Furlong thinks other patient advocacy groups will likely follow the lead of PPMD and look to online journals to exchange information more quickly.
"Pat was quick to grasp the possibilities that an outlet like PLoS Currents presents to share all kinds of credible research results more quickly than ever," said Heather Joseph, Executive Director of SPARC. "The ability to give a targeted community of researchers fast access to the combination of articles, data, and even negative results presents important new opportunities to make new connections and speed the pace of discovery."
When Furlong first got involved in the field, there was a base of knowledge about Duchenne but the investment wasn’t there. In recent years, research on Duchenne has evolved and the community is building partnerships. Centers of excellence have been established at UCLA and the University of Pittsburgh to study aspects of the disease. “We have reached out to industry and induced them to work with us,” says Furlong. “We seeded a great deal of work, more advocacy organizations came on board, and I think we are now at this really critical mass.”

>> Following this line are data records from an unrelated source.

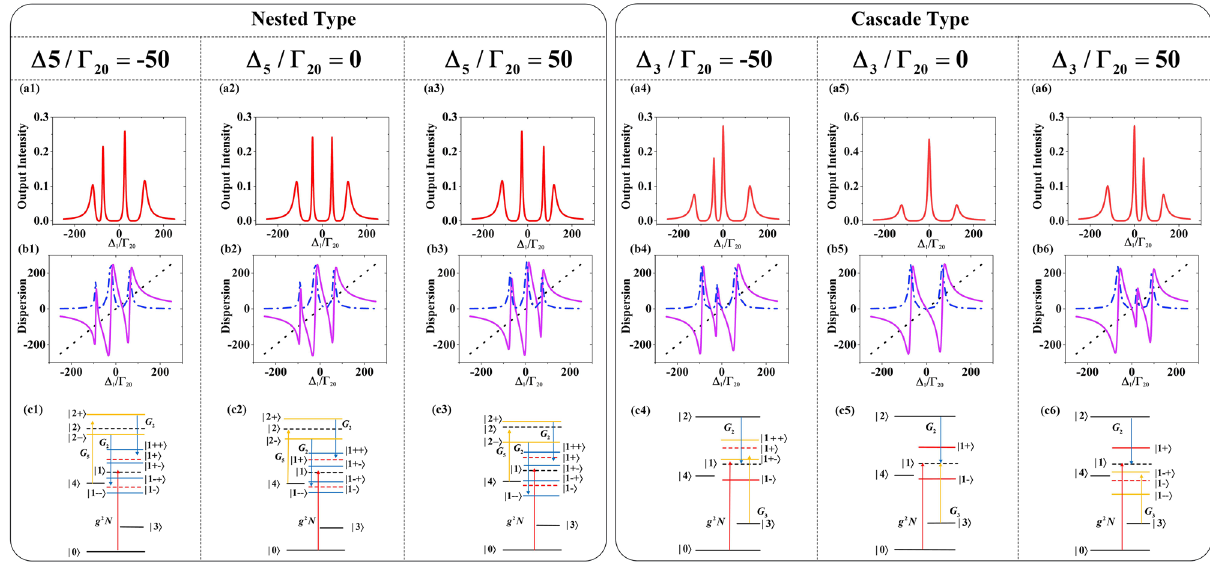
50 . ( a2 ) With Figure 2. ( a1 )–( a3 ) The nested FWM signal spectra when scan (cid:31) 1 . (a1) With � 5 /Ŵ 20 = − 0 (a3) With � 5 /Ŵ 20 50 . ( b1 )–( b3 ) Intracavity dispersion curves (solid curves), absorption curves � 5 /Ŵ 20 = = (dashed curves), and detuning (cid:31) 1 lines (dotted lines), corresponding to ( a1 )–( a3 ). ( c1 )–( c3 ) The dressed five-energy levels diagram, corresponding to ( a1 )–( a3 ). ( a4 )–( a6 ) The cascaded FWM signal spectra when 50 ( a5 ) With � 3 /Ŵ 20 0 . ( a6 ) With � 3 /Ŵ 20 50 . ( b4 )–( b6 ) Intracavity scan (cid:31) 1 . ( a4 ) With � 3 /Ŵ 20 = − = = dispersion and absorption curves corresponding to ( a4 )–( a6 ). ( c4 )–( c6 ) The dressed five-energy levels 50MHz , G 5 50MHz , 50MHz , G 3 diagram, corresponding to ( a1 )–( a4 ). The other parameters are G 2 = = = 0 MHz 0 MHz and (cid:31) ac (cid:31) 2 = = (cid:31) (cid:31) (cid:31) (cid:31) (cid:31) 2 . When probe field E (� 2 )/ 2 (� 2 ) 2 / 4 G 2 1 2 1 2 1 1 satisfies the four bright | +| + ± (cid:31) + −± = ± − − ± − − (cid:31) (cid:31) (cid:31) (cid:31) (cid:31) (cid:31) (cid:31) (cid:31) 0 , (cid:31) 1 0 , (cid:31) 1 0 and (cid:31) 1 0 , four state conditions (cid:31) 1 1 1 1 1 1 1 1 1 + + + + + + ++ = + + +− = − + −+ = − + − = splitting FWM peaks are obtained. These four secondary dressed energy states, corresponding to the four eigen- values, depicted in Fig. 2(c1), (c2) and (c3), which consistent with the four VRS peaks in Fig. 2(a1), (a2) and (a3). After clarifying that VRS peak will be split into four under nested interaction, we will discuss the positions changes of these peaks. The four FWM peaks shifting toward the negative region of scanning (cid:31) 1 in Fig. 2(a1),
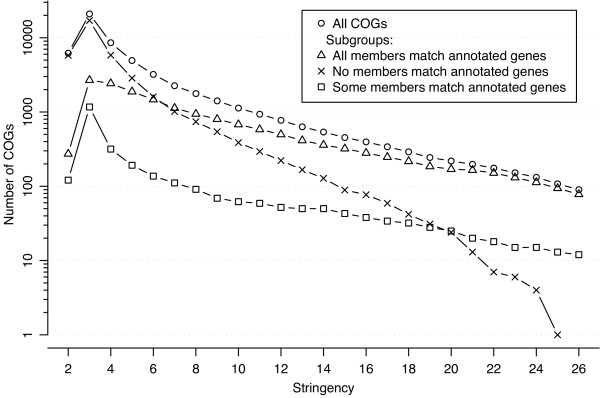
Presence of annotated genes in COGs of ORFs. Open reading frames (ORFs) of at least 90 nucleotides between stop codons were used to construct COGs at varying stringencies as described in the methods. COGs were divided into one of three groups: "All members match annotated genes" – contain only ORFs which correspond to annotated genes, "No members match annotated genes" – contain no ORFs which match annotated genes, or "Mixed" – contain some ORFs that correspond to annotated genes and some that do not. The numbers of ORFs in COGs of each of these classes are plotted along the y-axis with a logarithmic scale.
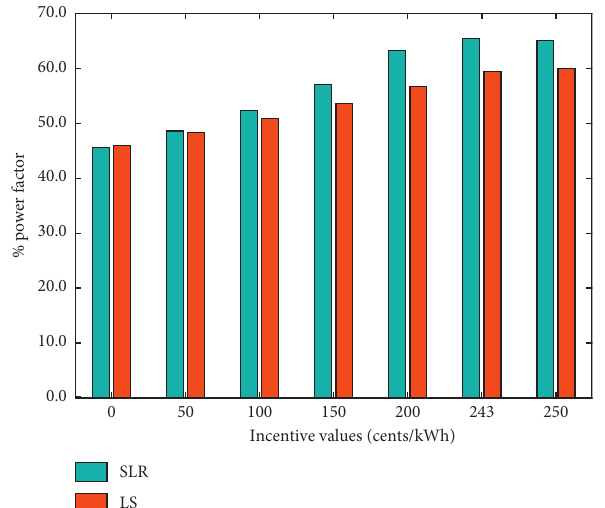
Figure 12: Percentage power factor after implementation of LS and SLR DSM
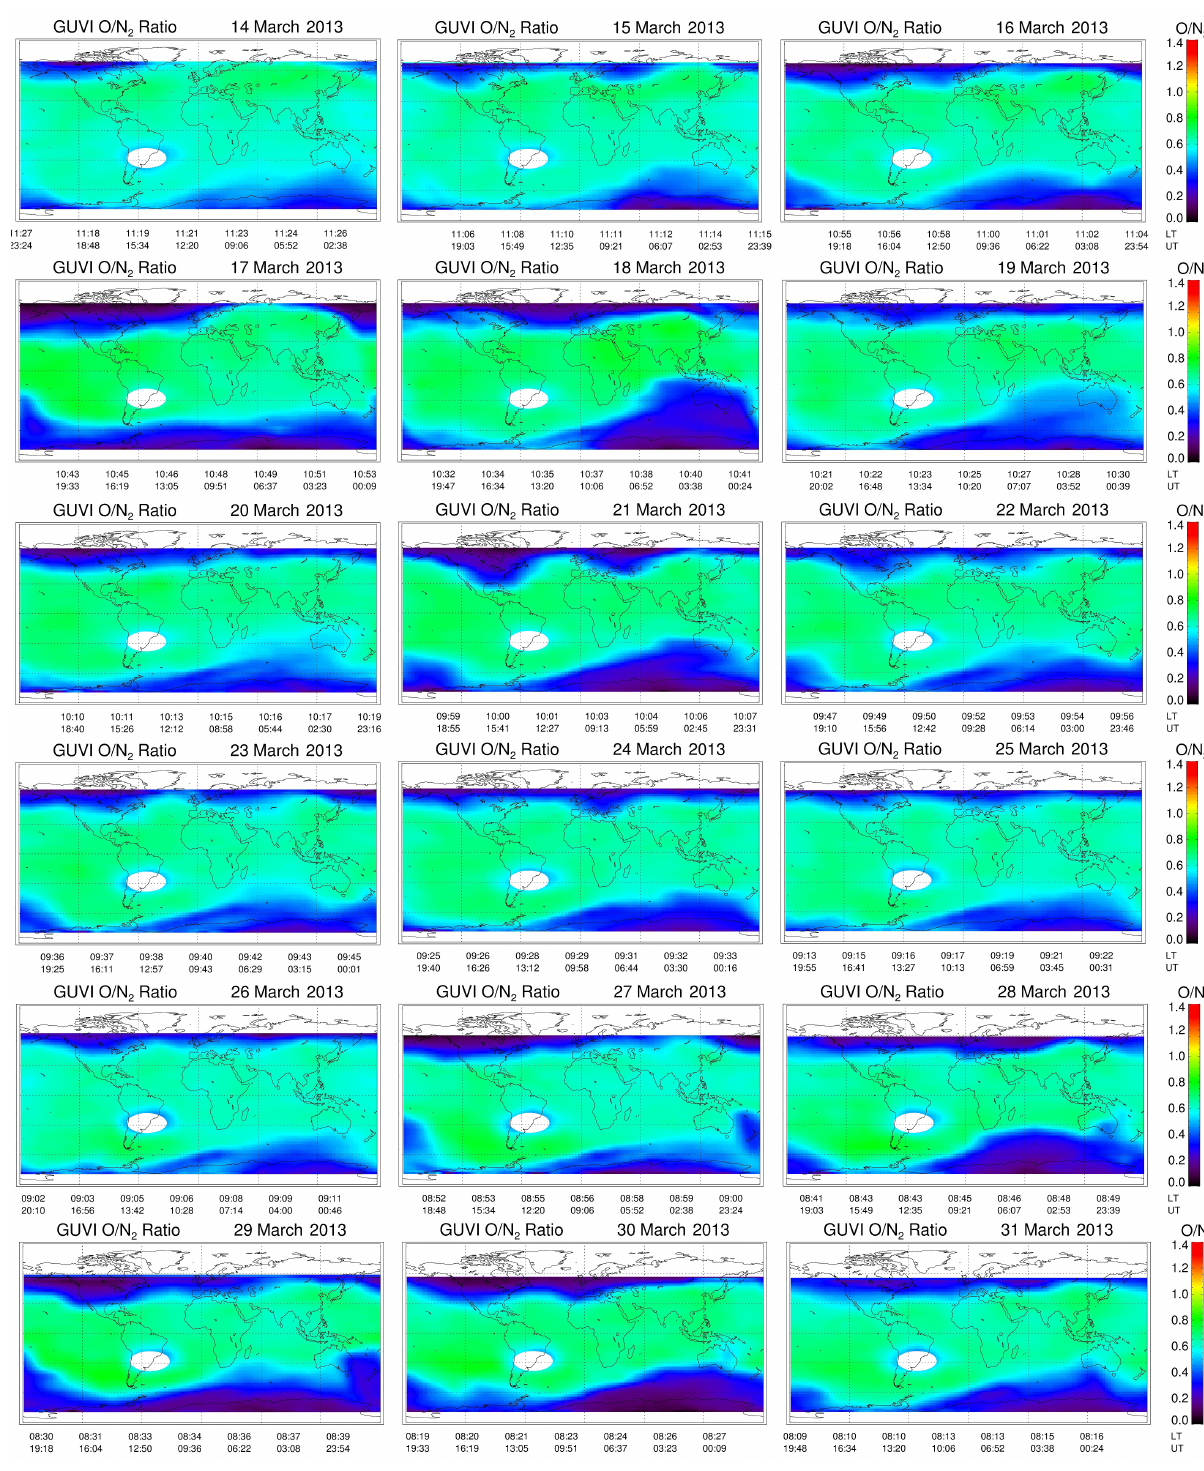
Figure 4. O / N 2 ratios measured by the GUVI instrument onboard the TIMED satellite, for the period 14–31 March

PPMD has grown from 20 parents when it was established to a robust organization with 3,000 families and a database with 30,000 extended families today. It has advocated for research and helped get the MD Care Act passed in 2001 and reauthorized in 2008. Furlong says families used to have little hope when their children were diagnosed, but more advances are being made and there is a shift in attitude about the prospects for a breakthrough.
“For investigators, I hope this enhances what they do and makes their proposals look more interesting and the NIH stand up and take notice,” says Furlong. “This is a useful opportunity to move rare disease research forward.”